[Sidenote: The Author's Plan]

Let me now speak of what I, personally, began to do after the suggestion of the layman, for the results which, in the providence of God, have grown out of it seem to warrant dwelling upon it even at the risk of prolixity on the one hand or the suspicion of egotism on the other. At first, supposing it more desirable to read the books in the original than the vernacular, I began to memorise some of the smaller epistles in Greek, but the Lord showed me "a more excellent way" in view of the purpose which the event proved Him to have had in mind in the matter. Accordingly, ignoring the Bible tongues for the time, I read Genesis through in the English at a single reading, and then repeated the process again and again until the book in its great outlines had practically become mine. Then I took up Exodus in the same way, Leviticus, Numbers, and practically all the other books of the Old and New Testaments to Revelation, with the exception of Proverbs, the Psalms and one or two others which do not lend themselves readily to that plan of reading, and indeed do not require it to their understanding and mastery. I am careful to emphasise the fact that I did not read the Bible "in course," as it is commonly understood. One might read it in that way a great many times and not master it in the sense indicated above. The plan was to read and re-read each book by itself and in its order, as though there were no other in existence, until it had become a part of the very being.

[Sidenote: Joy and Power]

Was the task tedious and long? No more than was Jacob's when he served Laban for his daughter Rachel. There were compensations all along the way and ever-increasing delight. No romance ever held sway over the thought and imagination in comparison with this Book of books. A better investment of time were never made by any minister; and, shut me up to-day to a choice between all the ministerial lore I ever learned elsewhere and what was learned in this synthetic reading of the Bible, and it would not take me many minutes to decide in favour of the latter. Nor did I know until lately how closely my feeling in this respect harmonised with that of a great educator and theologian of an earlier day. [Sidenote: Dean Burgon and Dr. Routh] Dean Burgon tells of an interview he had in 1846 with the learned president of Magdalen College, Oxford, Dr. Martin Joseph Routh, then aged ninety-one. He had called upon him for advice as to the best way of pursuing his theological studies.

"I think, sir," said Dr. Routh, "were I you, sir—that I would—first of all—read the—the Gospel according to St. Matthew." Here he paused. "And after I had read the Gospel according to St. Matthew—I would—were I you, sir—go on to read—the Gospel according to St.—Mark."

"I looked at him," says Dean Burgon, "anxiously, to see whether he was serious. One glance was enough. He was giving me, but at a very slow rate, the outline of my future course."

"Here was a theologian of ninety-one," says the narrator of this incident, "who, after surveying the entire field of sacred science, had come back to the starting point, and had nothing better to advise me to read than—the Gospel!" And thus he kept on until he had mentioned all the books of the New Testament. Sad, however, that the story should have been spoiled by his not beginning at Genesis!
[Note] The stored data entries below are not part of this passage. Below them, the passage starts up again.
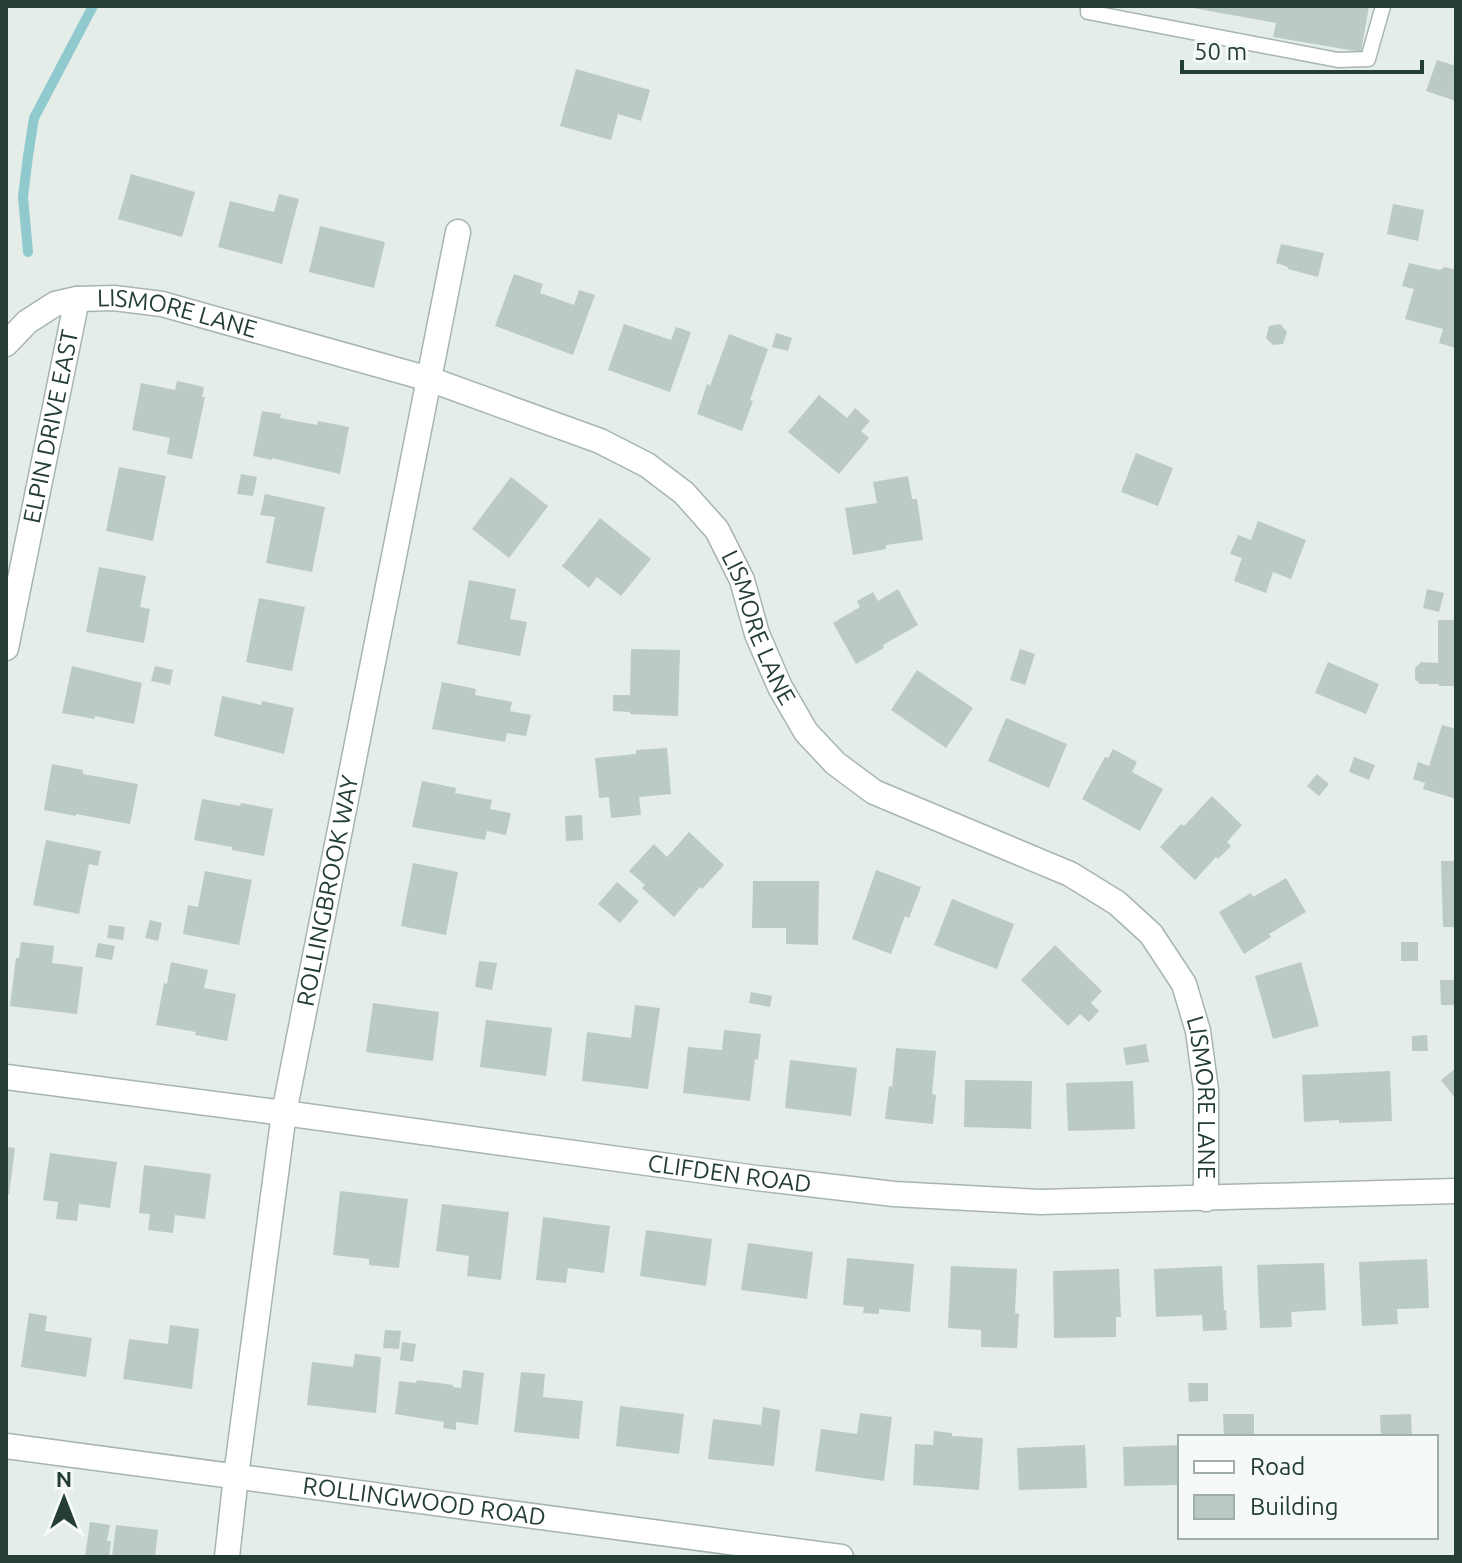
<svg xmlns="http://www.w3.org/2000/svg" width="1462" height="1563" font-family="Ubuntu,sans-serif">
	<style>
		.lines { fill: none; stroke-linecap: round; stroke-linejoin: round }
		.stream { stroke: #90c9ce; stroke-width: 10 }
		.building { fill: #bccac4 }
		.lane-casing { stroke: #a7b5af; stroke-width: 17 }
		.street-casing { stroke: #a7b5af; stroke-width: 27 }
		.lane { stroke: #fff; stroke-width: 14 }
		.street { stroke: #fff; stroke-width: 24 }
		.labels { text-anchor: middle; stroke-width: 7; stroke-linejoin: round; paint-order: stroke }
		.street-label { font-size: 24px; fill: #243e35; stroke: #f5f9f7 }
	</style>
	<rect width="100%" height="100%" fill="#e4ede8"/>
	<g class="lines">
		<path class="stream" d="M28,252L23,197L28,156L34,118L93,6"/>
	</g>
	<path class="building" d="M1193,6H1369L1361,52L1273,37L1276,23L1193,8Z
		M1437,60L1456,66V101L1426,91Z
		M576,69L650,90L641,121L618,114L611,140L560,126Z
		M131,174L195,192L182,237L118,219Z
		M279,194L299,199L282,264L218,247L230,201L274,212Z
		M1393,204L1424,210L1418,241L1387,234Z
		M320,226L385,242L374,288L309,272Z
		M1281,244L1324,253L1318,277L1288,269V267L1276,263Z
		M1409,263L1440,270L1445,267L1456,270V348L1439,343L1443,329L1405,319L1414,289L1402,286Z
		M514,274L543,284L540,293L574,305L579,290L595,295L573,355L495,326Z
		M624,324L671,340L676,327L691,332L670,392L608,370Z
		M1280,324L1287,332L1283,344L1273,345L1266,338L1269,326Z
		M776,333L792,338L788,351L772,347Z
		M729,334L768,349L750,400L753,401L742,431L697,414L707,384L710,386Z
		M177,381L204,387L202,397H205L192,459L167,454L170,438L132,430L141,383L175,390Z
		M819,395L847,418L855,408L870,421L861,431L869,438L839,474L788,432Z
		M262,411L281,414L280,418L317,425L318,421L349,427L340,474L272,458V460L253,456Z
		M1136,453L1173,468L1158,506L1121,492Z
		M119,467L166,476L153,541L106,531Z
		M241,474L257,477L253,496L237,494Z
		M908,476L912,499H917L923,540L886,545V549L853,555L845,508L877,503L873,482Z
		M511,477L548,506L509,558L472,529Z
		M265,494L325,507L312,572L266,563L275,517L260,515Z
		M600,518L651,559L621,596L597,577L589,588L562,566Z
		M1258,521L1306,540L1291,579L1273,572L1266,593L1234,581L1242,558L1230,554L1238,535L1251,540Z
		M99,567L146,576L140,607L150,609L144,643L86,632Z
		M469,580L516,589L510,619L527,622L520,656L457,644Z
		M898,589L918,625L883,645L884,648L856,664L833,623L860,607L857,601L873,592L878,601Z
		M1427,589L1444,593L1439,612L1423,608Z
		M259,598L305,607L292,671L246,662Z
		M1438,620H1456V686H1439V684H1420L1415,679V668L1421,662L1438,663Z
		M631,649L680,650L678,716L630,714V712L613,711V695H630Z
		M1020,649L1035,654L1025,685L1010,680Z
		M1328,662L1379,684L1366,714L1315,693Z
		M72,666L142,683L134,724L95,716L94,719L62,713Z
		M155,666L173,670L170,685L151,681Z
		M917,670L973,708L946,748L891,710Z
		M442,682L476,689L475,695L512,702L510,711L531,715L526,736L507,733L505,742L432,729Z
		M222,696L261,705L262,701L294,708L284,754L214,736Z
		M1006,718L1067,744L1049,788L988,761Z
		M1442,725L1456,729V799L1423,789L1425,783L1413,779L1418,762L1429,766Z
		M667,748L671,794L639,797L641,815L611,818L609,797L599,798L595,758L636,754V750Z
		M1113,749L1137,762L1132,772L1163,789L1140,831L1082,799L1105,757L1108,758Z
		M1354,757L1375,765L1369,780L1349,772Z
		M52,764L83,770V774L138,784L130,824L76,814V816L44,810Z
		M1317,774L1329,784L1319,796L1307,786Z
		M422,781L456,788L455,793L492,800L490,809L511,813L506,835L487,831L485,840L412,827Z
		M1212,796L1242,825L1227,842L1231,846L1218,859L1216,857L1195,880L1160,847L1181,824L1184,826Z
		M202,799L240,806L241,803L273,809L264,856L232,850V847L194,840Z
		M582,815L583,840L566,841L565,816Z
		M689,832L724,865L702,889L700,887L674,917L642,888L645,885L629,871L654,844L667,857Z
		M46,840L101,851L98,866L89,864L79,914L33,905Z
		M1441,861H1456V927H1443Z
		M413,863L458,872L446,935L401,926Z
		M876,870L921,887L909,918L905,916L891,954L852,939Z
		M205,871L252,880L239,945L183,934L188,905L198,907Z
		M1286,878L1306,912L1269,934L1271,937L1244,954L1219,912L1251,893L1253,897Z
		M753,881H819L818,945L786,944V928H752Z
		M617,882L639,901L620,923L598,904Z
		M952,899L1014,924L997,969L934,945Z
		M150,920L162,923L158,941L145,938Z
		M109,925L125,927L123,940L107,938Z
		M21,942L54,946L52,963L83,967L77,1014L10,1006L16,958H19Z
		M1401,942H1418V961H1401Z
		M98,943L115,946L112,960L95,957Z
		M1055,945L1102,991L1091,1003L1099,1011L1089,1022L1080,1014L1068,1026L1021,980Z
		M479,961L497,963L492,990L475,987Z
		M171,962L208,970L204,988L236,994L227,1041L195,1035L196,1032L156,1025L164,983L167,984Z
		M1301,962L1319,1026L1273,1039L1255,976Z
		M1440,980H1456V1005H1441Z
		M751,992L772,996L770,1007L749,1003Z
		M373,1003L439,1012L433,1061L366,1052Z
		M635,1005L660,1008L648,1089L582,1081L587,1032L631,1038Z
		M486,1020L552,1028L546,1076L480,1067Z
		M724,1030L761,1034L758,1060L755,1059L750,1101L683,1093L688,1047L722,1050Z
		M1427,1035L1428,1051H1412V1036Z
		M1146,1044L1149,1062L1126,1065L1123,1048Z
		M896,1048L936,1051L932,1094L936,1095L933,1124L885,1119L889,1086L892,1087Z
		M790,1060L857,1068L851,1116L785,1108Z
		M1456,1068V1099L1441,1080Z
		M1390,1071L1392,1121L1339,1123V1120L1304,1122L1302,1075Z
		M965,1080L1032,1081L1031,1129L964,1127Z
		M1133,1081L1135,1129L1068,1131L1066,1083Z
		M6,1147L15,1148L9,1195L6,1194Z
		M50,1153L117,1162L110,1208L79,1204L77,1221L56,1219L58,1202L43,1200Z
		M144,1165L211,1174L205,1219L175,1215L173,1233L148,1230L150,1214L139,1213Z
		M340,1191L408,1199L399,1268L369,1265V1259L333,1255Z
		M442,1204L509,1212L501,1280L467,1276L469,1256L436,1251Z
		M543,1217L610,1226L604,1273L568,1268L566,1283L536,1280Z
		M646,1230L712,1239L706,1286L640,1276Z
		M748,1243L813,1252L807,1299L741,1290Z
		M847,1258L914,1264L910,1312L879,1309V1314L863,1313L864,1307L843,1305Z
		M1427,1259L1429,1308L1397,1309L1398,1324L1362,1326L1359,1262Z
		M1324,1263L1326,1310L1291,1312L1292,1327L1260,1328L1257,1265Z
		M951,1266L1017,1269L1015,1313L1019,1314L1017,1348L981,1347V1330L948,1328Z
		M1222,1266L1224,1310H1226L1227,1330L1203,1331L1202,1315L1156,1317L1154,1269Z
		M1119,1269L1121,1317H1116V1337L1054,1338L1053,1271Z
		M29,1313L47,1316L45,1331L92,1338L86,1377L21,1367Z
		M170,1325L199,1329L192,1389L123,1379L129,1339L168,1344Z
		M385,1330L401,1331L399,1349L383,1348Z
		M402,1342L416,1344L413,1362L400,1360Z
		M355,1354L381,1357L376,1413L307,1405L312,1362L353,1367Z
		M463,1370L484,1373L478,1425L456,1422V1430L443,1428L444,1422L395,1414L399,1381L416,1383L417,1380L453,1385V1387L461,1388Z
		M521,1372L545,1374L543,1397L583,1401L579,1439L514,1432Z
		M1188,1383H1208V1401L1189,1402Z
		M620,1406L684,1414L679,1454L616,1446Z
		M763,1407L780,1410L774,1466L708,1459L713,1419L761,1425Z
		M860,1413L892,1417L884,1481L815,1471L821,1429L857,1434Z
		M1223,1414H1254V1437H1224Z
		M1411,1414L1412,1437H1381L1380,1415Z
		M934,1431L952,1433V1436L983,1438L979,1490L913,1485L915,1444L933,1445Z
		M1085,1445L1087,1488L1019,1490L1017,1448Z
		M1180,1445V1485L1124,1486L1123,1447Z
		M90,1522L110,1525L107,1541H111L109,1557H85Z
		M116,1525L158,1530L155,1557H112Z"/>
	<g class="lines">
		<defs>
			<path id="lane" d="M1088,6V12L1338,60L1368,59L1383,6"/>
			<g id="street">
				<path id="s1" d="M6,344L27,322L55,304L77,299L114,298L162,304L429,379L600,441L647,465L684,493L717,530L742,580L757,634L780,687L806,732L835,763L874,792L1070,874L1117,903L1151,934L1184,984L1198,1031L1206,1090V1199"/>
				<path id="s2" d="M6,648L77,299"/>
				<path id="s3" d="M6,1077L284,1113L756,1178L894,1194L1040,1202L1456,1191"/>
				<path id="s4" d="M6,1446L841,1557"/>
				<path id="s5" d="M227,1557L236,1476L284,1113L458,232"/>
			</g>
		</defs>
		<use href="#lane" class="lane-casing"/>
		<use href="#street" class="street-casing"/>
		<use href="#lane" class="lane"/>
		<use href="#street" class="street"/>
	</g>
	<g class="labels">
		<g class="street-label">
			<text dy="8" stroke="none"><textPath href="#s1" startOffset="188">LISMORE LANE</textPath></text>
			<text dy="8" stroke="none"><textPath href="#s2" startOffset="226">ELPIN DRIVE EAST</textPath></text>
			<text dy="8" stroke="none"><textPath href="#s1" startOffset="886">LISMORE LANE</textPath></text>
			<text dy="8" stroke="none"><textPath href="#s5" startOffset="674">ROLLINGBROOK WAY</textPath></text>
			<text dy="8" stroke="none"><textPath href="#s1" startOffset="1582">LISMORE LANE</textPath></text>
			<text dy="8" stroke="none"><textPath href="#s3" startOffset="730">CLIFDEN ROAD</textPath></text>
			<text dy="8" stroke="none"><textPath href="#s4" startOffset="422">ROLLINGWOOD ROAD</textPath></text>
		</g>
	</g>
	<rect width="1462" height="1563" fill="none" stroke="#243e35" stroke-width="16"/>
	<rect x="1178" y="1435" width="260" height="104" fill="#f5f9f7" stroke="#a1aea9" stroke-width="2"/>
	<rect x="1194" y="1461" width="40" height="12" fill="#ffffff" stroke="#a1aea9" stroke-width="2"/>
	<text x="1250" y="1475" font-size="24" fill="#243e35">Road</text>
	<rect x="1194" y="1495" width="40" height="24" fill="#bccac4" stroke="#a1aea9" stroke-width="2"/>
	<text x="1250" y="1515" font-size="24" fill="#243e35">Building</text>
	<g transform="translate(64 1499)" stroke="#f5f9f7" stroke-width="6" paint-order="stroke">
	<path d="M0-6L14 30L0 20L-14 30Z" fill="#243e35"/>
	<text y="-12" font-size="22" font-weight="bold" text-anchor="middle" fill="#243e35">N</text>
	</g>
	<path d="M1182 60v12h240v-12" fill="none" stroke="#243e35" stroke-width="4"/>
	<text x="1194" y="60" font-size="24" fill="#243e35" stroke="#f5f9f7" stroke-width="6" paint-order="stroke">50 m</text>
</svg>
[Sidenote: Lightening Labour]

Words fail me to express the blessing that reading has been to me—strengthening my conviction as to the integrity and plenary inspiration of the whole Book, enlarging my mental vision as to the divine plan along the line of dispensational truth, purifying my life and lightening my labours in the ministry until that which before had often been a burden and weariness to the flesh, became a continual joy and delight.

To speak of this last-named matter a little further. The claims on a city pastor in these days are enough to break down the strongest men, especially when their pulpit preparation involves the production of two orations or finished theses each week for which they must "read up in systematic treatises, philosophic disquisitions, works of literature, magazine articles and what not, drawing upon their ingenuity of invention and fertility of imagination all the time in order to be original, striking, elegant and fresh." But when they come to know their Bible, and get imbued with its lore and anointed by the Spirit through whom it speaks, "sermonising" will give place to preaching—the preaching that God bids us to preach, the exposition of His own Word, which is not only much easier to do, but correspondingly more fruitful in spiritual results. And, indeed, it is the kind of preaching that people want to hear—all kinds of people, the converted and the unconverted, the rich and the poor. A wide experience convinces me of this. Here is the minister's field, his specialty, his throne. He may not be a master in other things; he may and should be a master in this. The really great preachers to-day, the MacLarens, the Torreys, the Campbell Morgans, are Bible expounders. George Whitefield, in Boston, had a congregation of two thousand people at six o'clock in the morning to hear him "expound the Bible." The people trod on Jesus to hear the Word of God, and if pastors only knew it, it is the way to get and to hold the people still.